South Dakota State University is partnering with Boehringer Ingelheim Vetmedica, Inc. to develop a new technology to protect pigs against a deadly form of E. coli — enterotoxigenic E. coli or ETEC.
South Dakota State has published its research findings on the technology and filed a patent application. The new technology was developed by Weiping Zhang and David Francis of the university’s Veterinary and Biomedical Sciences Department.
ETEC bacteria produce enterotoxins that affect the tissues lining the pig’s intestine, causing vomiting and diarrhea. Currently, there are no preventative products to combat ETEC. Denichiro Otsuga, director of South Dakota State’s Technology Transfer Office, saw a commercial opportunity in the university’s invention. However, to get the technology to the marketplace, Otsuga and the university needed an industrial partner to help commercialize the technology.

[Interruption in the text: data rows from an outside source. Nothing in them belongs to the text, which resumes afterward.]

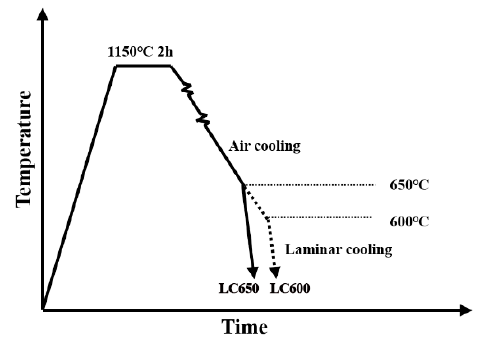
Figure 1. T hermo-mechanical controlled processing (TMCP) process flow chart of experimental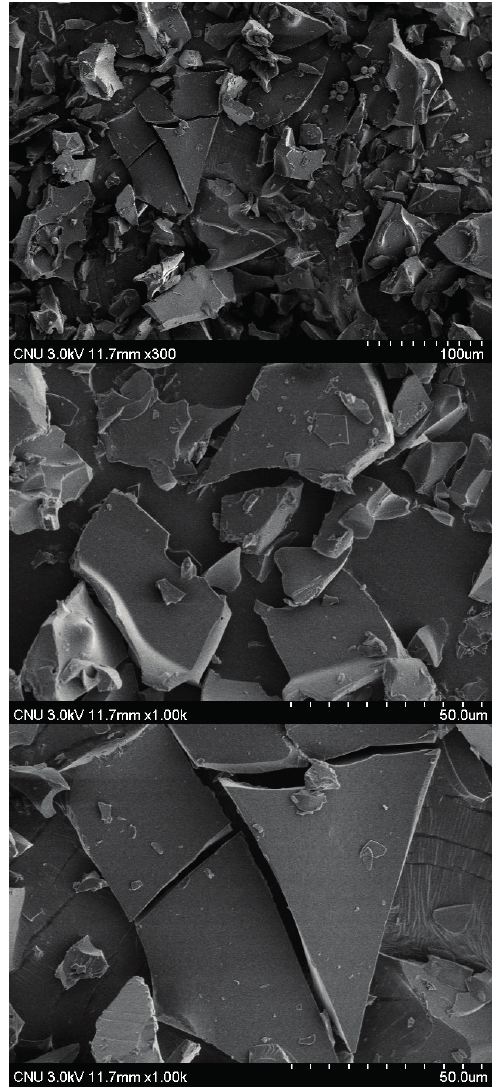
Figure 8. Surface morphology of bee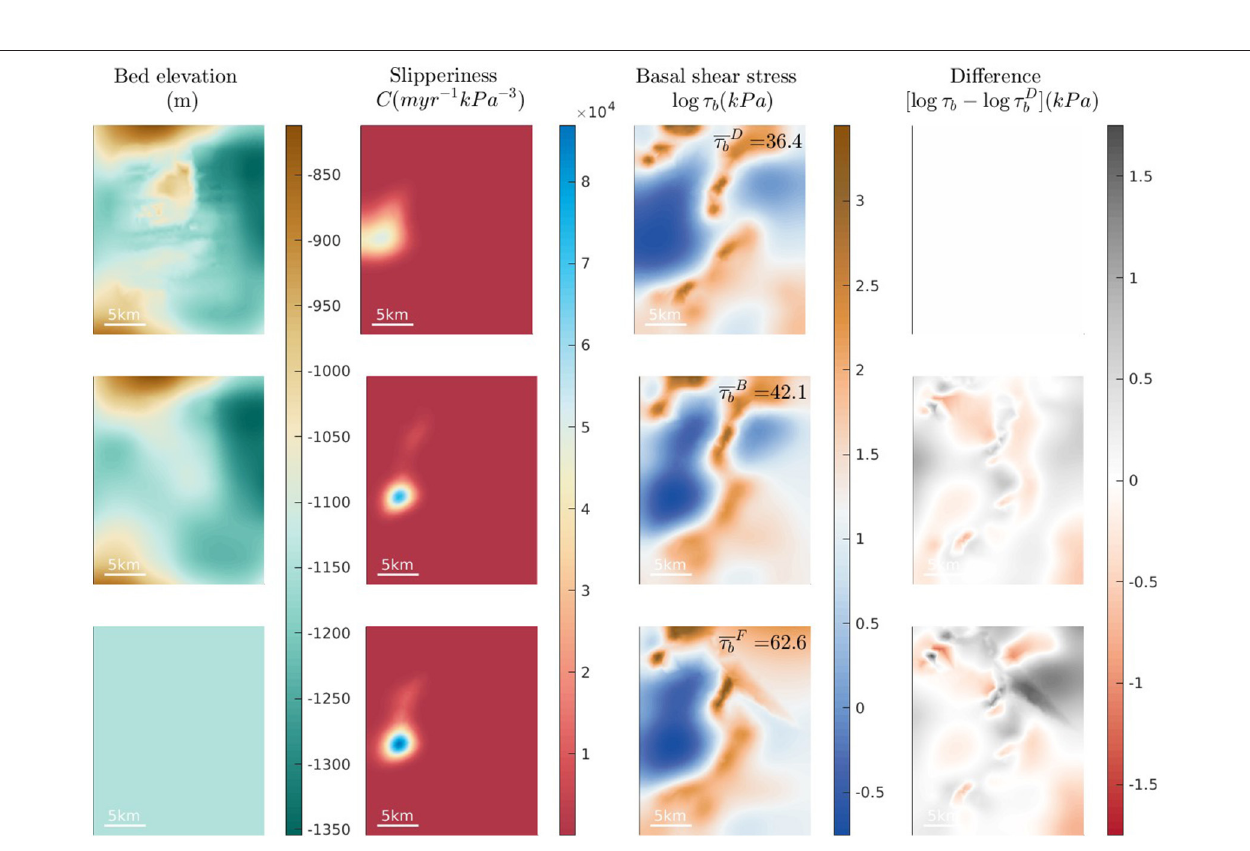
Frontiers in Earth Science | www.frontiersin.org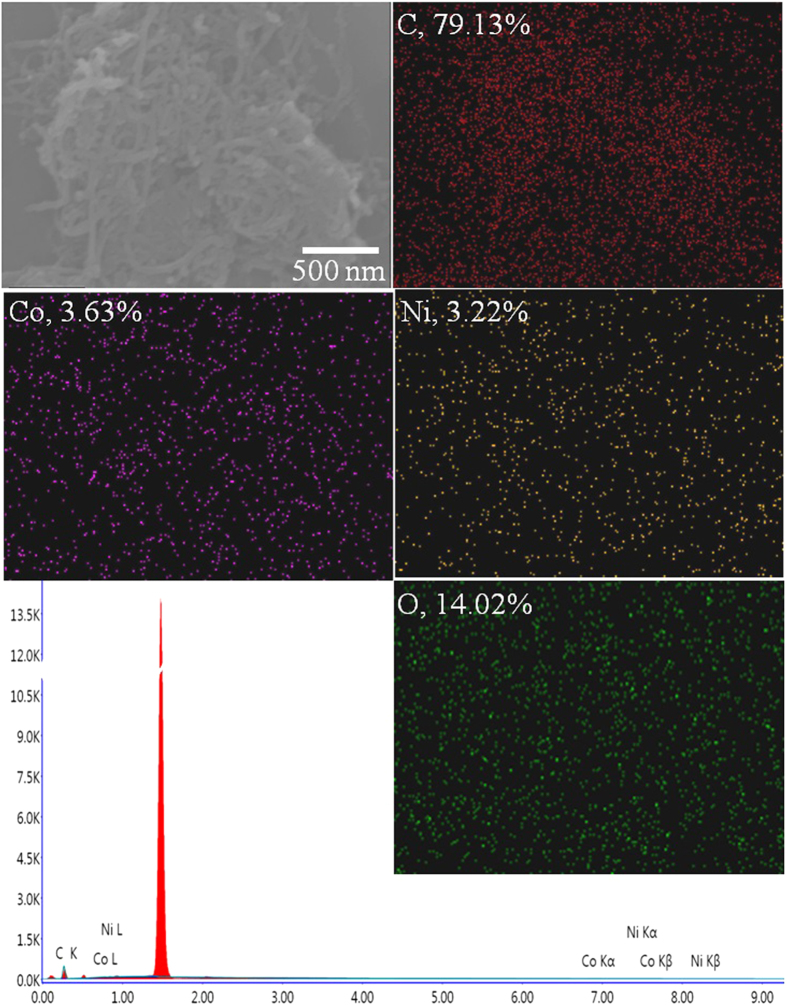
FE-SEM/EDS spectrum and mapping of NiCo2O4/MWCNT.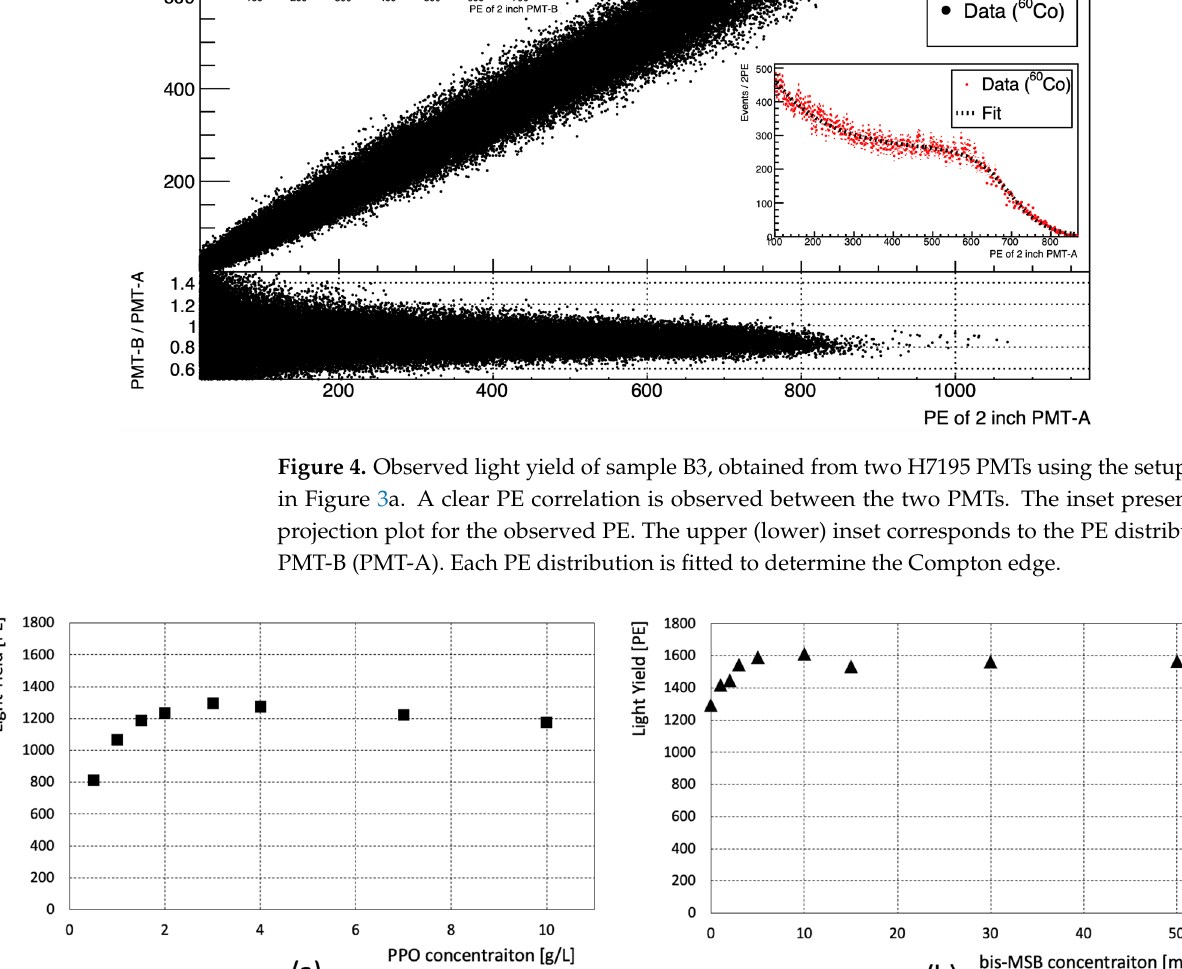
Figure 5. ( a ) Scintillation light yield with different PPO concentrations; ( b ) Light yield with different bis-MSB concentrations. The PPO concentration is constant at 3 g/L in ( b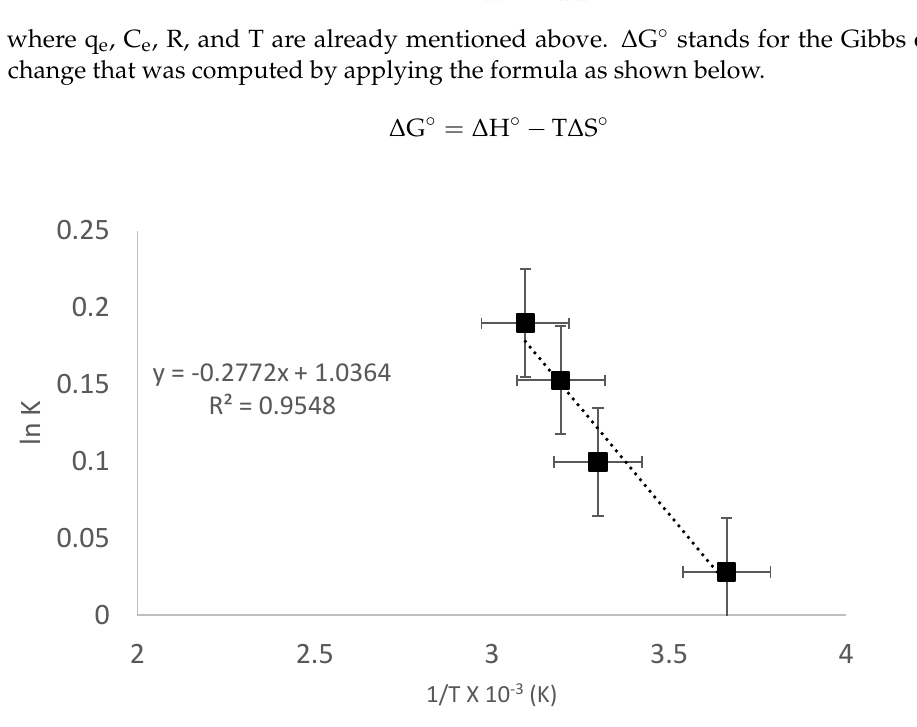
Figure 6. Thermodynamic plot of Zn (II) adsorption by CMPVL. Table 4. Thermodynamic parameters of Zn (II) biosorption on CMPVL.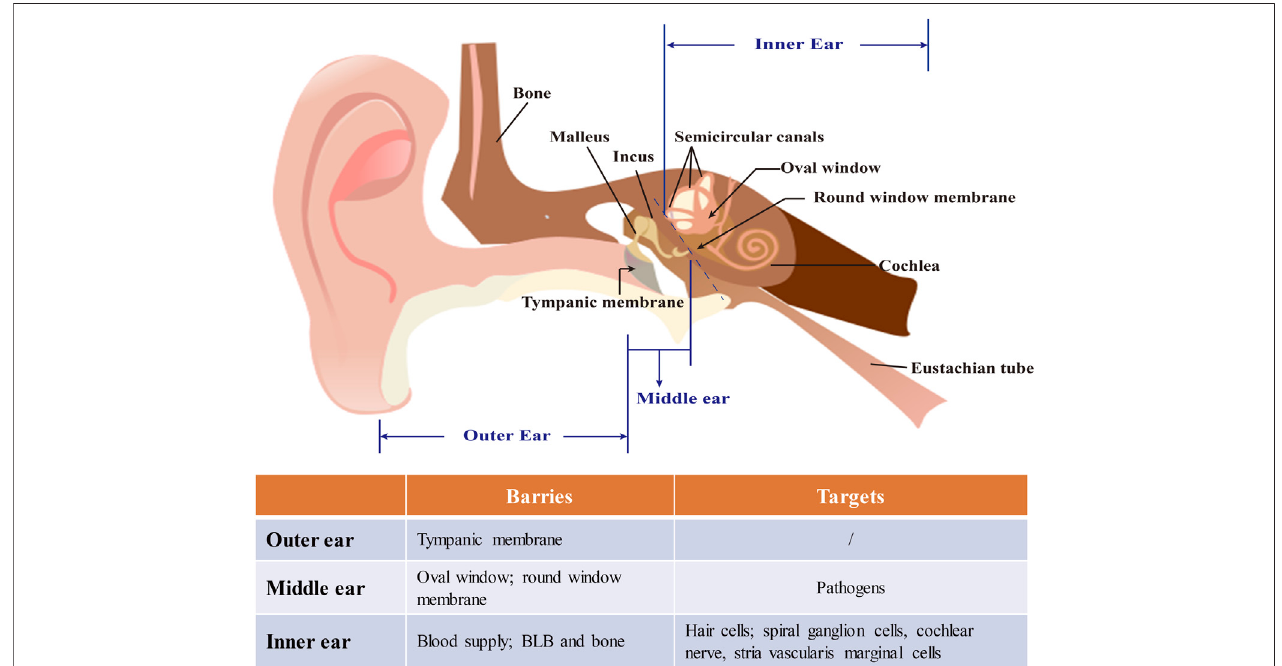
FIGURE 2 | The structure of the ear and barriers and targets in nanomedicine-based treatment of inner ear diseases. The ear is composed of outer, middle, and inner ears. The tympanic membrane which separates the outer from the middle ear anatomically is a major barrier for drug delivery and can be bypassed by minimally invasiveapproacheslikeanintratympanicinjection.Themiddleearfaceoftheroundwindowmembrane(RWM)isthepathwayfornoninvasivenanomedicaldrugdelivery to the inner ear. Nanocarriers are usually locally loaded onto the RWM in gel for a sustained release of drugs. The inner ear is thought rarely to be a target for operations indirect drug delivery because of the risk of infection. Due to the characteristics of inner ear diseases, neurons and hair cells are often the main targets in its nanomedicine-based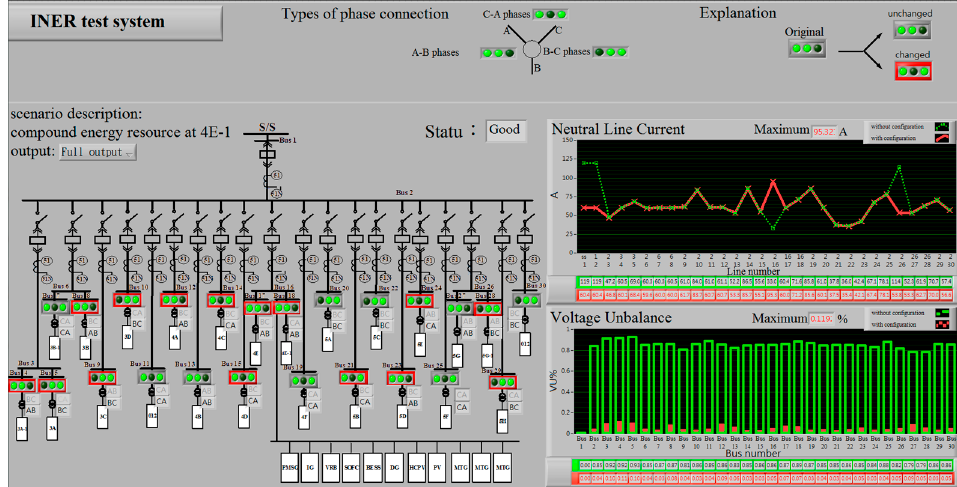
Figure 14. Comparison of the results of each Bus for the INER 30 ‐ Bus system considering reduction of voltage imbalance ratio and neutral line current with reconfiguration.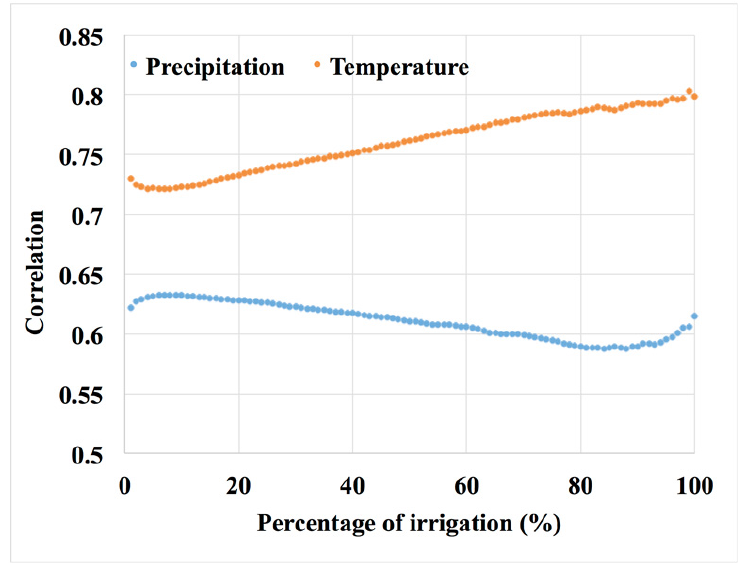
Figure 12. Relationship of temperature and precipitation correlation to percent area equipped for irrigation in five-arc minute pixels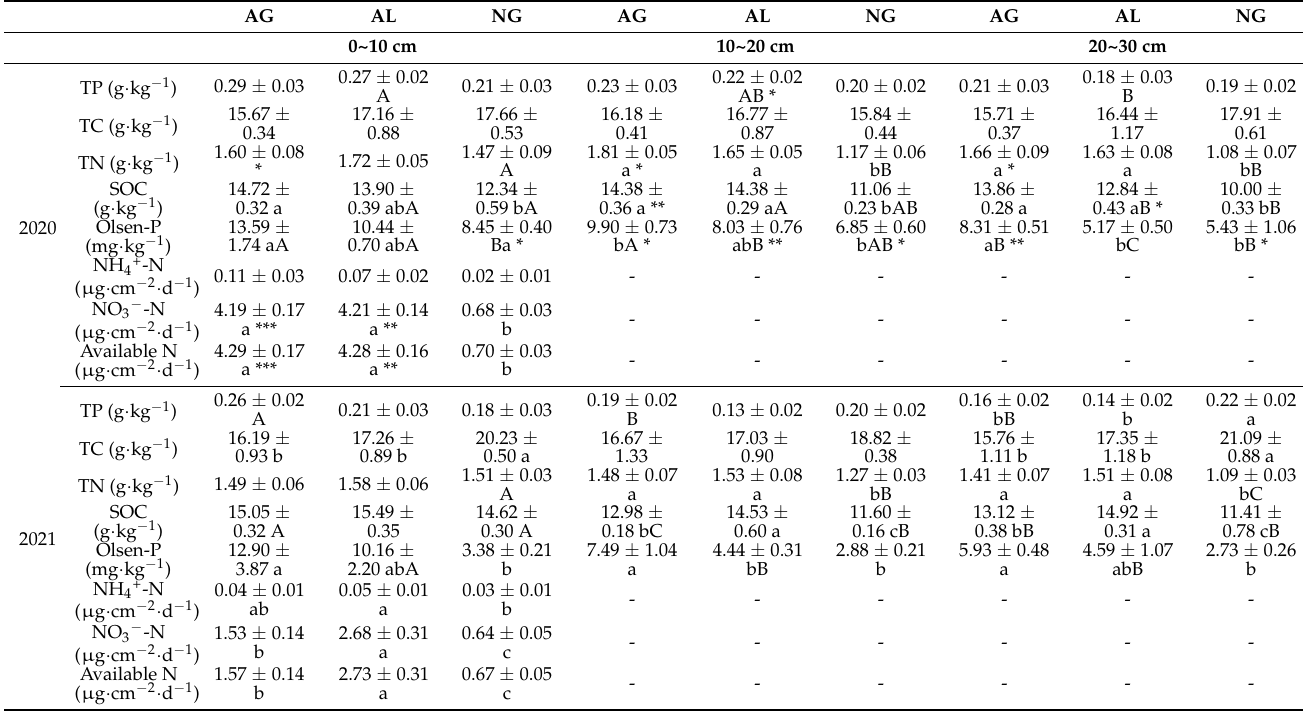
TP: soil total phosphorus content; TC: soil total carbon content; TN: soil total nitrogen content; SOC: soil organic carbon content; Olsen-P: soil available phosphorus content; NH 4+ -N: soil ammonium nitrogen content; NO 3 − -N: soil nitrate nitrogen content; Available N: soil available nitrogen content; AG: artificial grassland; AL: cropland; NG: natural grassland. Lowercase letters indicate the significant difference between different land use type in the same year and soil depth, capital letters indicate significant differences between different soil layers under the same land use type and year ( p < 0.05). The asterisk indicates a significant difference between two years for the same land use type and soil layer. *, **, *** represent p < 0.05, p < 0.01, p < 0.001, respectively. Data are shown as mean ±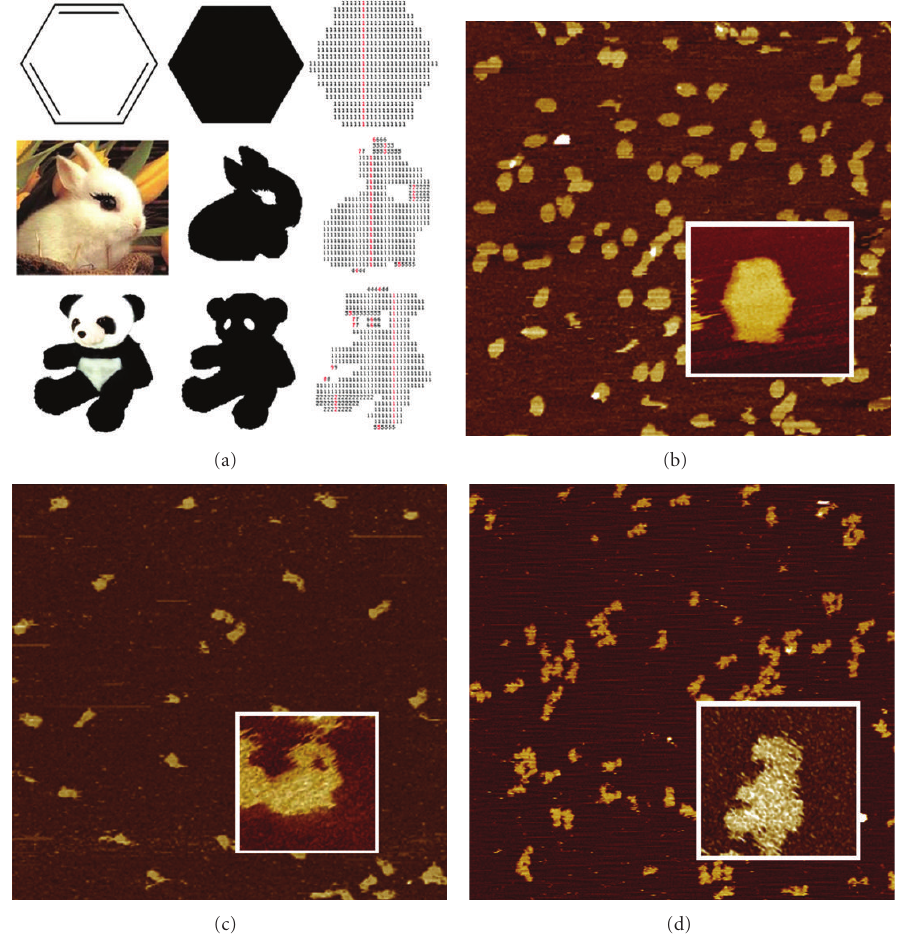
Figure 2: Examples for DNA nanostructure design. (a) left column: object picture; middle column: monochrome image, user uploaded; right column: digitized image, according to the user uploaded image. (b, c, d), wet-lab products observed by AFM. Uploaded image and digitized image are screenshots from our web server. In the digitized images, sca ff old ssDNA forms seams on the border and along the red lines. The selected shapes for validation are a hexagon, a rabbit and a panda (a). The corresponding results are (b), (c) and (d). The pathways for the sca ff old and staple DNA as well as the sequence lists for staple DNA we used for wet-lab experiments are shown in the Supplementary Materials (see Supplementary Materials available online at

South Dakota State researchers altered the toxin genes to make the bacterium produce a non-poisonous “toxoid.” Then they genetically fused the genes of two modified toxins to enhance their immune reaction. The bacterium that produced the resulting “fusion protein,” plus other important elements, could be used to develop a vaccine to fight against the ETEC bacteria.
The end goal is to make a vaccine available to protect weaning pigs from E. coli infections. The research is one of the ongoing projects in South Dakota State’s Center for Infectious Disease Research and Vaccinology, which looks for new ways to diagnose and treat infectious disease in both animals and humans.